Bonnie Ginzburg Erbé (born April 2, 1954) is an American journalist and television host based in Washington, D.C.

==Biography==
Bonnie Ginzburg Erbé was born Bonnie Ginzburg in 1954 to Roshana Ginzburg and Ralph Ginzburg, publisher of Eros.

She graduated from the New Lincoln School and attended Barnard College, where she received her bachelor's degree. She later received her MSJ from Columbia University School of Journalism, and her J.D. from Georgetown University cum laude.

She began her journalist career in 1975, as a correspondent for United Press International, serving to 1989. She married Mark Robert Erbe in 1979, adopting the name Bonnie Ginzburg Erbé. They were subsequently divorced. In 1989, Erbé left United Press International to become a mutual correspondent for NBC/Mutual Radio and served from 1989 to 1998.

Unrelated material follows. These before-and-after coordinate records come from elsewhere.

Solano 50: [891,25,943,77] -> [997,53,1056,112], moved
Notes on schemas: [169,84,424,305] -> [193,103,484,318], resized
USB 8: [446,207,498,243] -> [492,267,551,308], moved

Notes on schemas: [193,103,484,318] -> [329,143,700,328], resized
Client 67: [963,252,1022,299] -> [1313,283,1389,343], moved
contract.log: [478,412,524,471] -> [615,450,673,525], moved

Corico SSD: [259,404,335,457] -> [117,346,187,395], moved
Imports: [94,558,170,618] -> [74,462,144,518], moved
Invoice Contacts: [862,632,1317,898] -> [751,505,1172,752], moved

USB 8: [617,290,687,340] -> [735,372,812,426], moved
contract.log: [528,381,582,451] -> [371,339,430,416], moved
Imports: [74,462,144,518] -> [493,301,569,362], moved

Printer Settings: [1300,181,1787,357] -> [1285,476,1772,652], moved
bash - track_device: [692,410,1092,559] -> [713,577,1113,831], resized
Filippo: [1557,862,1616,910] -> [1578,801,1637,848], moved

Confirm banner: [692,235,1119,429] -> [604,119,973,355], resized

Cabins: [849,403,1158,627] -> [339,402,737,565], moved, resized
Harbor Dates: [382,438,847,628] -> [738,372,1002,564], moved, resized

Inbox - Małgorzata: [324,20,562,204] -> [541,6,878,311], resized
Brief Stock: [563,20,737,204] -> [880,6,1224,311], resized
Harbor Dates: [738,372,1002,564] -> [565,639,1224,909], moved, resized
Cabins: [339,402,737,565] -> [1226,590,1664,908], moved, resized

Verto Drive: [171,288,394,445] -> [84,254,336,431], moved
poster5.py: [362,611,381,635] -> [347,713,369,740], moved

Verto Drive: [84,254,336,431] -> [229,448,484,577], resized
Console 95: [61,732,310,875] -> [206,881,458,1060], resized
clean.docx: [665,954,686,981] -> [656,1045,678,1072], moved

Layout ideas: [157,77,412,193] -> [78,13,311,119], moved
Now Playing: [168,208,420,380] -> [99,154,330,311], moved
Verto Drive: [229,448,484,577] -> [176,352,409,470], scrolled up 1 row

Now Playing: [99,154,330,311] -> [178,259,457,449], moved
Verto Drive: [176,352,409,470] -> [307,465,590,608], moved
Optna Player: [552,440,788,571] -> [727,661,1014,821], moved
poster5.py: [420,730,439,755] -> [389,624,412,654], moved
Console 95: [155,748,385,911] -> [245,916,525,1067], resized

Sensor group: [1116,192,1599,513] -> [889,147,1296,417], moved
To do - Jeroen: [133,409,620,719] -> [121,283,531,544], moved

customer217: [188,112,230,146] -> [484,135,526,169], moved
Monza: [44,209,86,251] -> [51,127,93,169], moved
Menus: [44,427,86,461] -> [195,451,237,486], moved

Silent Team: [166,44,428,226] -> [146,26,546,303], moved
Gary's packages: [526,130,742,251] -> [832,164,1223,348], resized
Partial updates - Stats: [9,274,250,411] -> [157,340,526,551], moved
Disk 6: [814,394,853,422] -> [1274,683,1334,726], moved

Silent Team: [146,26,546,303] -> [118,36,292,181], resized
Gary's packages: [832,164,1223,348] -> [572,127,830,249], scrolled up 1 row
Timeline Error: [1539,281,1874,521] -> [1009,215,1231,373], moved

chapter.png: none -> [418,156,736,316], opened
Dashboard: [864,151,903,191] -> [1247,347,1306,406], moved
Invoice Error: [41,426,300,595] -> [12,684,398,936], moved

In 1992, Erbé became the moderator for the half-hour weekly news analysis program, To the Contrary, which deals primarily (but not exclusively) with women's issues. The program has won multiple Gracie and Clarion awards, and many others. In 1996, Erbé took the show to the newly formed Persephone Productions. She was a contributing editor at USNews.com, the website of U.S. News & World Report, where she wrote for the Thomas Jefferson Street blog, and also wrote a syndicated newspaper column for 20 years for the Scripps Howard News Service which won multiple journalism awards.